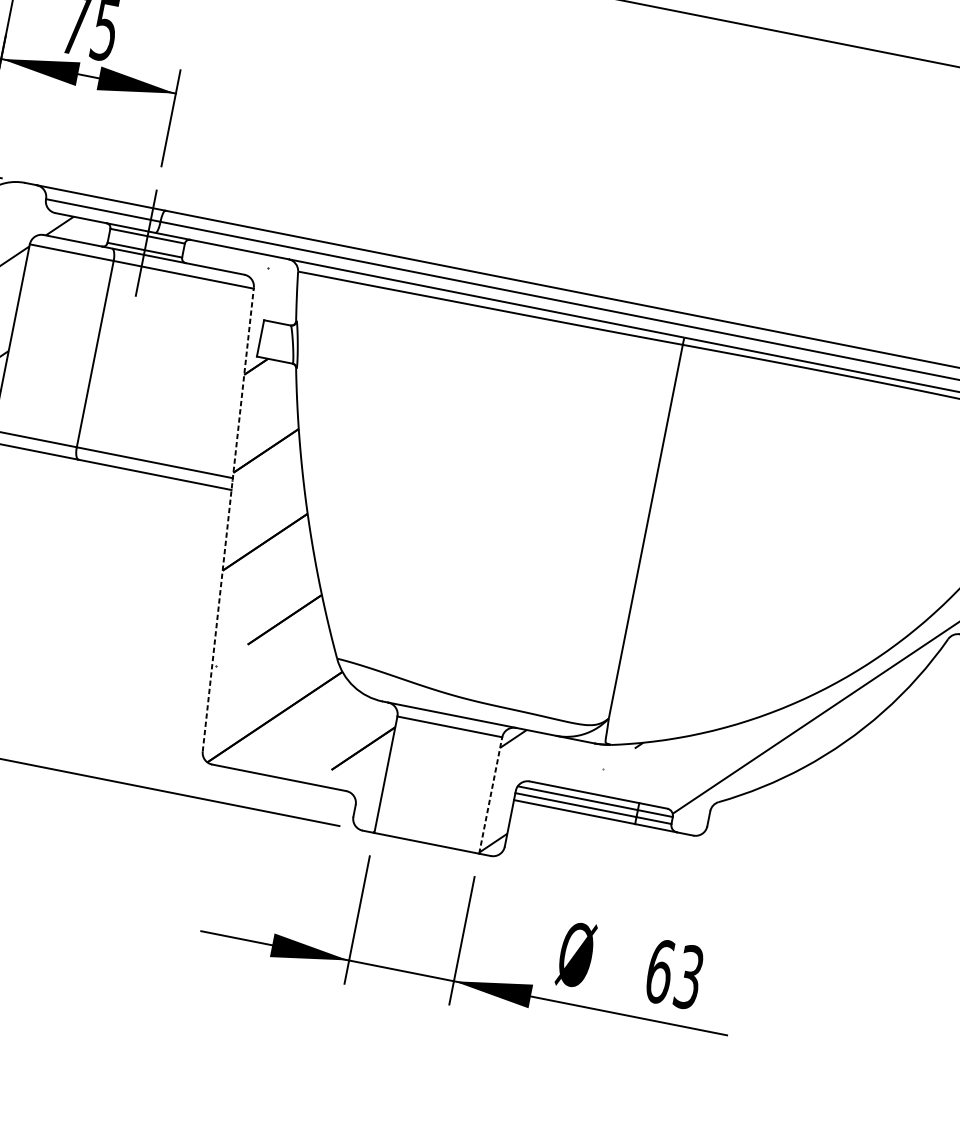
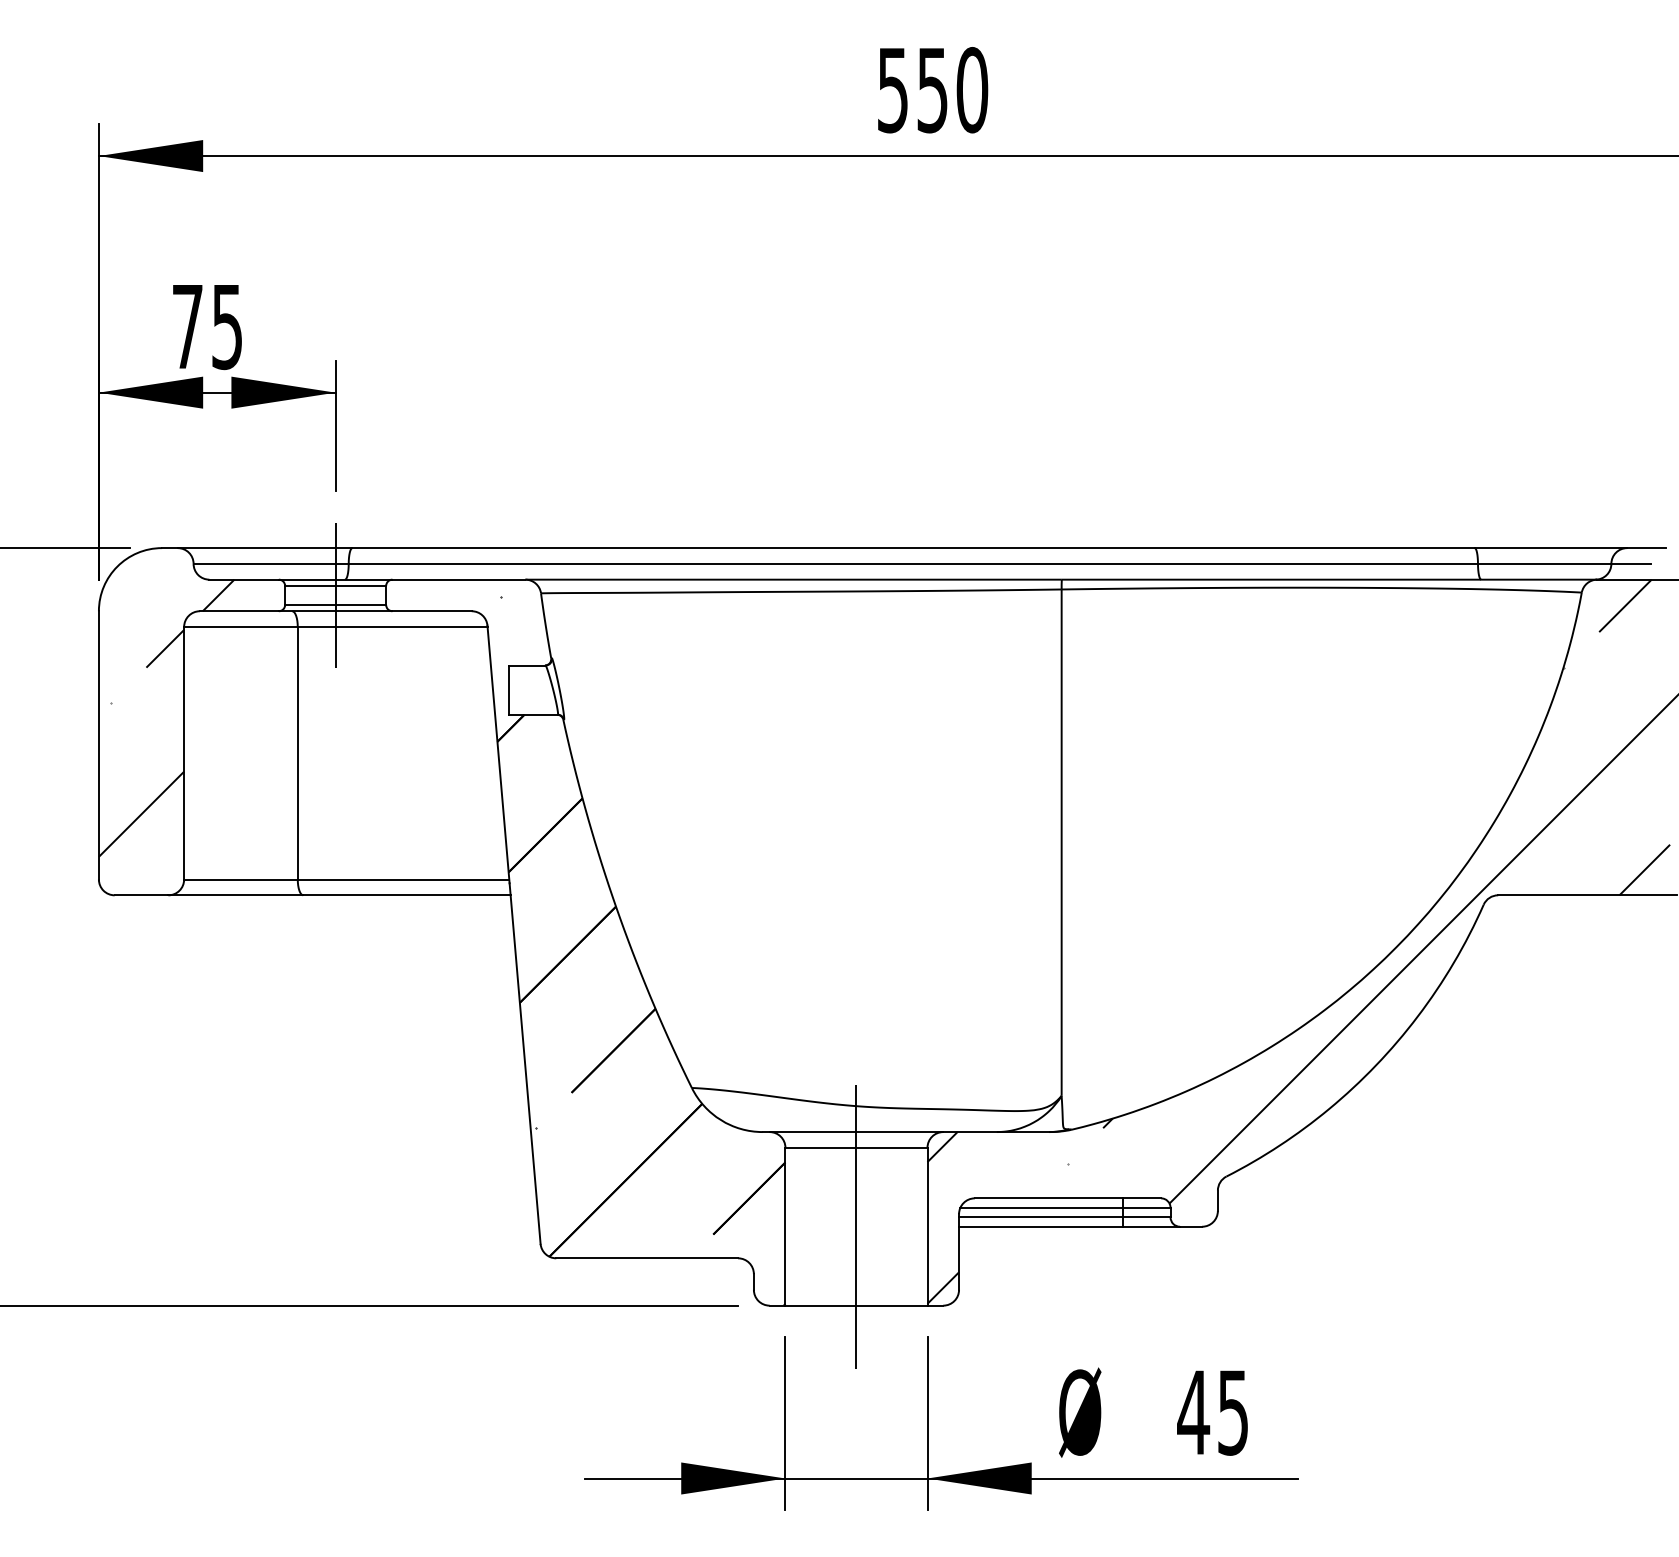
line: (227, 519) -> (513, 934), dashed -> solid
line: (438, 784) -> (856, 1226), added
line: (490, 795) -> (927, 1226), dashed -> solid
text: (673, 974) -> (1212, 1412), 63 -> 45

===

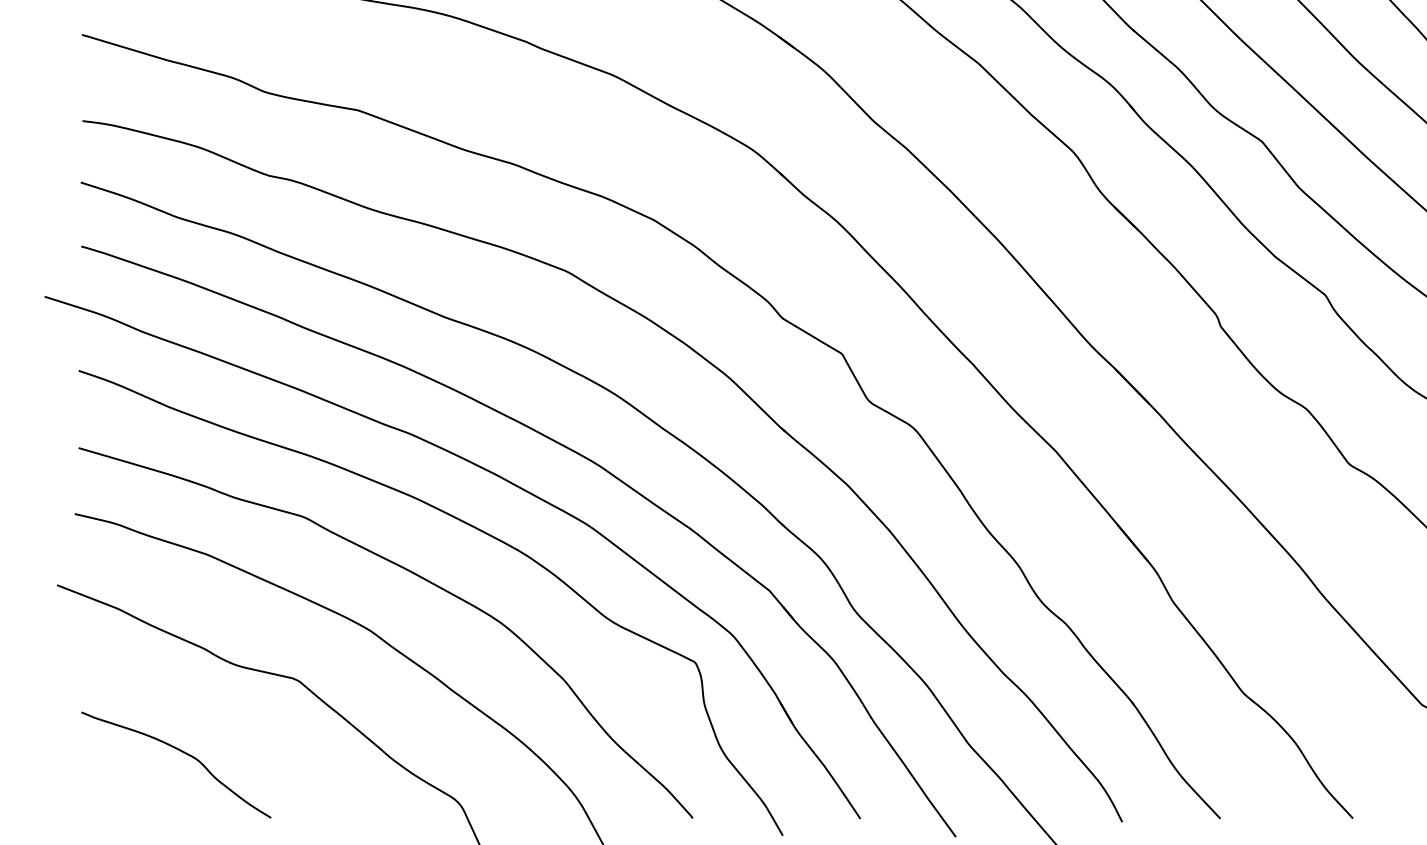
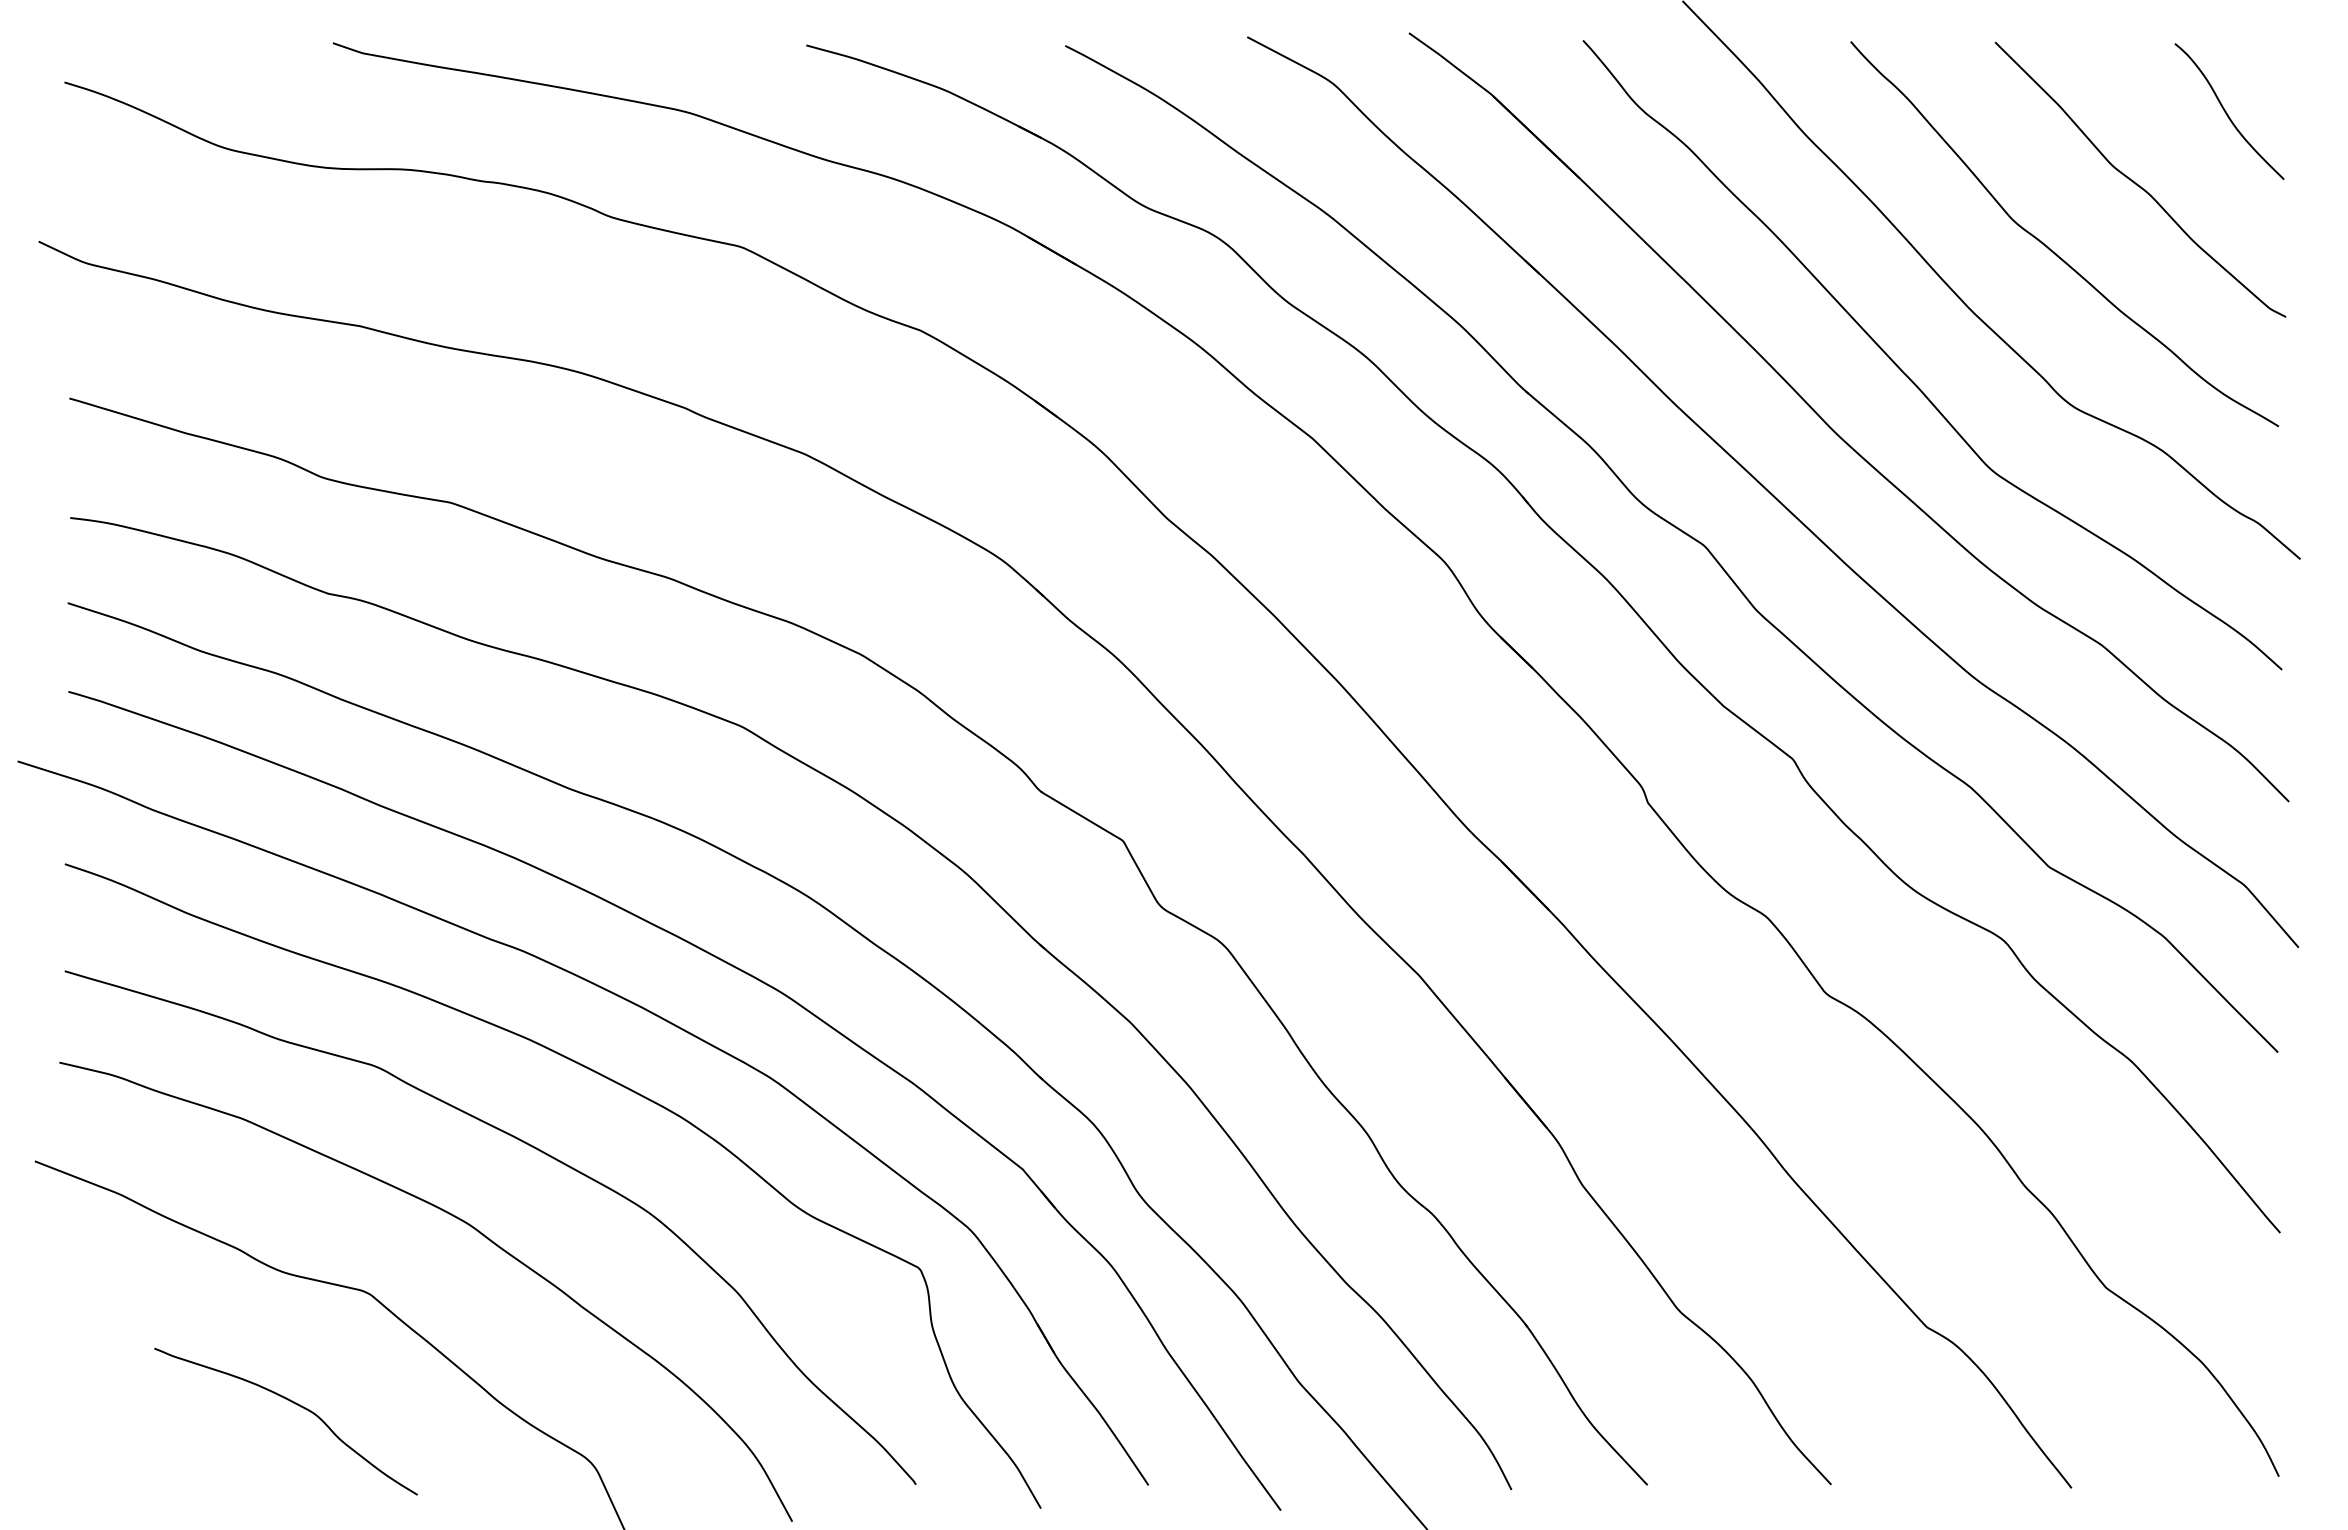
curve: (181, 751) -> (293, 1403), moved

===

**Task description**
Search the entries for the word "solid" and copy every line that has it.

**Answer to this exercise**
line: (227, 519) -> (513, 934), dashed -> solid
line: (490, 795) -> (927, 1226), dashed -> solid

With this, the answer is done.